Si esa era la estrategia, tenía un fallo de origen. La que Rubalcaba vino a llamar alianza Frankenstein está tropezando con la dificultad de que Podemos no está por la labor de hacer de comparsa. Le pesará la experiencia de la legislatura anterior, en la que el apoyo a Sánchez desde fuera le resultó electoralmente demoledor. Ahora bien, no es un pacto que entusiasme fuera de los suyos, entre otras razones por el recuerdo fatal que dejó la bravuconería de cuando Iglesias le organizaba el gobierno a Sánchez, incluyendo el Boletín Oficial del Estado. Hay chulerías que no se olvidan. Además, está la tardía y deficiente forma en que Podemos ha propuesto algún acuerdo programático, justo a última hora. Hasta la fecha parecía que lo único importante le era tener ministerios y vicepresidencia. Sin salvar la cuestión crucial: ¿gobierno de coalición para qué? ¿el futuro prometido serán viernes sociales extendidos de lunes a domingo, con ruedas de prensa alternativas?

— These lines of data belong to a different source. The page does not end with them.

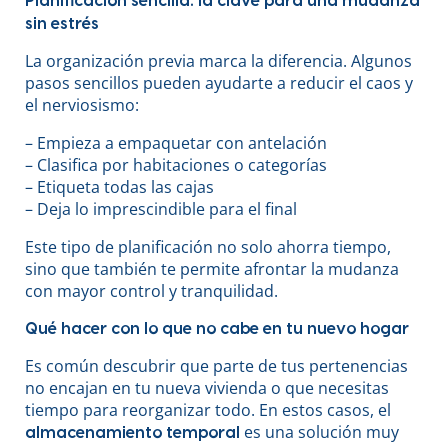
Planificación sencilla: la clave para una mudanza
sin estrés
La organización previa marca la diferencia. Algunos
pasos sencillos pueden ayudarte a reducir el caos y
el nerviosismo:
– Empieza a empaquetar con antelación
– Clasifica por habitaciones o categorías
– Etiqueta todas las cajas
– Deja lo imprescindible para el final
Este tipo de planificación no solo ahorra tiempo,
sino que también te permite afrontar la mudanza
con mayor control y tranquilidad.
Qué hacer con lo que no cabe en tu nuevo hogar
Es común descubrir que parte de tus pertenencias
no encajan en tu nueva vivienda o que necesitas
tiempo para reorganizar todo. En estos casos, el
es una solución muy
almacenamiento temporal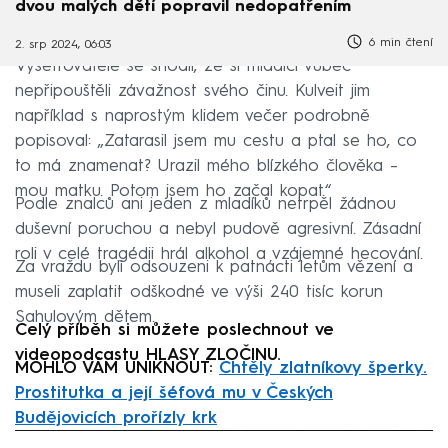
dvou malých dětí popravil nedopatřením
6 min čtení
2. srp 2024, 06:03
Vyšetřovatelé se shodli, že si mladíci vůbec
nepřipouštěli závažnost svého činu. Kulveit jim
například s naprostým klidem večer podrobně
popisoval: „Zatarasil jsem mu cestu a ptal se ho, co
to má znamenat? Urazil mého blízkého člověka –
mou matku. Potom jsem ho začal kopat.“
Podle znalců ani jeden z mladíků netrpěl žádnou
duševní poruchou a nebyl pudově agresivní. Zásadní
roli v celé tragédii hrál alkohol a vzájemné hecování.
Za vraždu byli odsouzeni k patnácti letům vězení a
museli zaplatit odškodné ve výši 240 tisíc korun
Sahulovým dětem.
Celý příběh si můžete poslechnout ve
videopodcastu HLASY ZLOČINU.
MOHLO VÁM UNIKNOUT:
Chtěly zlatníkovy šperky.
Prostitutka a její šéfová mu v Českých
Budějovicích prořízly krk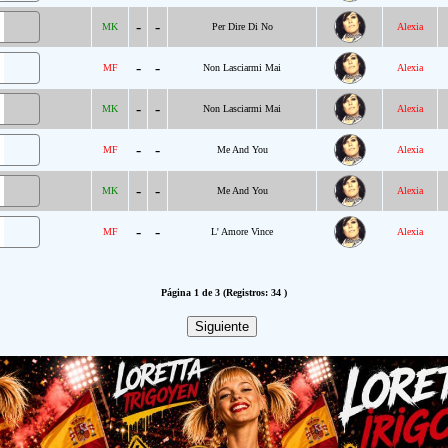
-
-
MK
Per Dire Di No
Alexia
-
-
MF
Non Lasciarmi Mai
Alexia
-
-
MK
Non Lasciarmi Mai
Alexia
-
-
MF
Me And You
Alexia
-
-
MK
Me And You
Alexia
-
-
MF
L' Amore Vince
Alexia
Página 1 de 3 (Registros: 34 )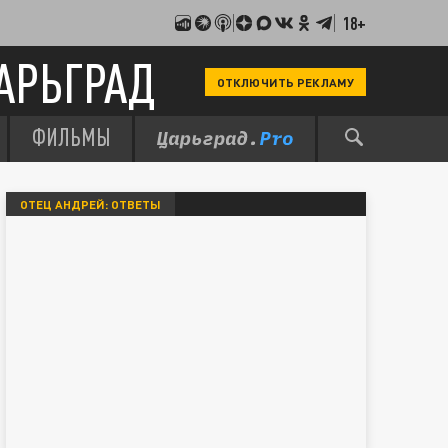
18+
АРЬГРАД
ОТКЛЮЧИТЬ РЕКЛАМУ
ФИЛЬМЫ
ОТЕЦ АНДРЕЙ: ОТВЕТЫ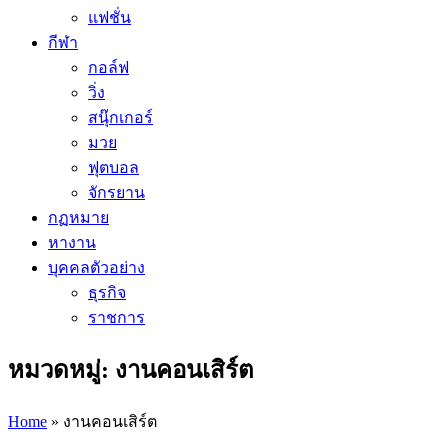
แฟชั่น
กีฬา
กอล์ฟ
วิ่ง
สนุ๊กเกอร์
มวย
ฟุตบอล
จักรยาน
กฏหมาย
หางาน
บุคคลตัวอย่าง
ธุรกิจ
ราชการ
หมวดหมู่: งานคอนเสิร์ต
Home
»
งานคอนเสิร์ต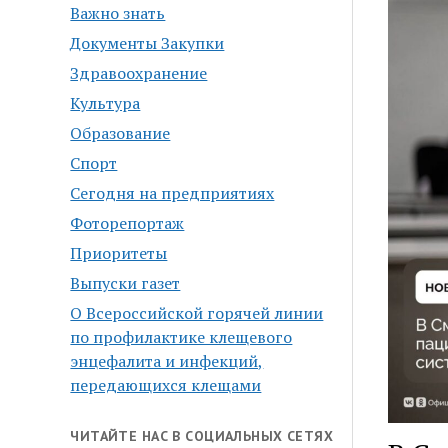
Важно знать
Документы Закупки
Здравоохранение
Культура
Образование
Спорт
Сегодня на предприятиях
Фоторепортаж
Приоритеты
Выпуски газет
О Всероссийской горячей линии
по профилактике клещевого
энцефалита и инфекций,
передающихся клещами
ЧИТАЙТЕ НАС В СОЦИАЛЬНЫХ СЕТЯХ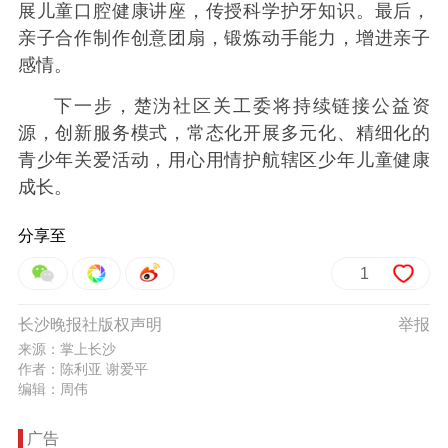
展儿童口腔健康讲座，传授科学护牙知识。最后，
亲子合作制作创意团扇，锻炼动手能力，增进亲子
感情。
下一步，楚沩社区关工委将持续链接公益资
源，创新服务模式，常态化开展多元化、精细化的
青少年关爱活动，用心用情护航辖区少年儿童健康
成长。
分享至
1
长沙晚报社版权声明
举报
来源：掌上长沙
作者：陈利亚 谢爱平
编辑：周伟
广告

La profecía autocumplida: como los dos protagonistas de la película, Sánchez e Iglesias, han decidido que no hay más posibilidades que su romance, quedamos a la espera de cómo vaya el noviazgo, la petición de mano y la boda: todo sin enamoramiento. De cuajar el sí, algunos testigos llegarán desde los independentismos varios, aunque se hará como si fuese forzado.

Es una de las aristas más peliagudas de esta situación estrambótica. ¿De verdad los socialistas se sienten más próximos de la extrema izquierda (reticente con la Constitución) y de los independentistas (que directamente se la quieren cargar) que del centro y derecha que se afirman como constitucionalistas?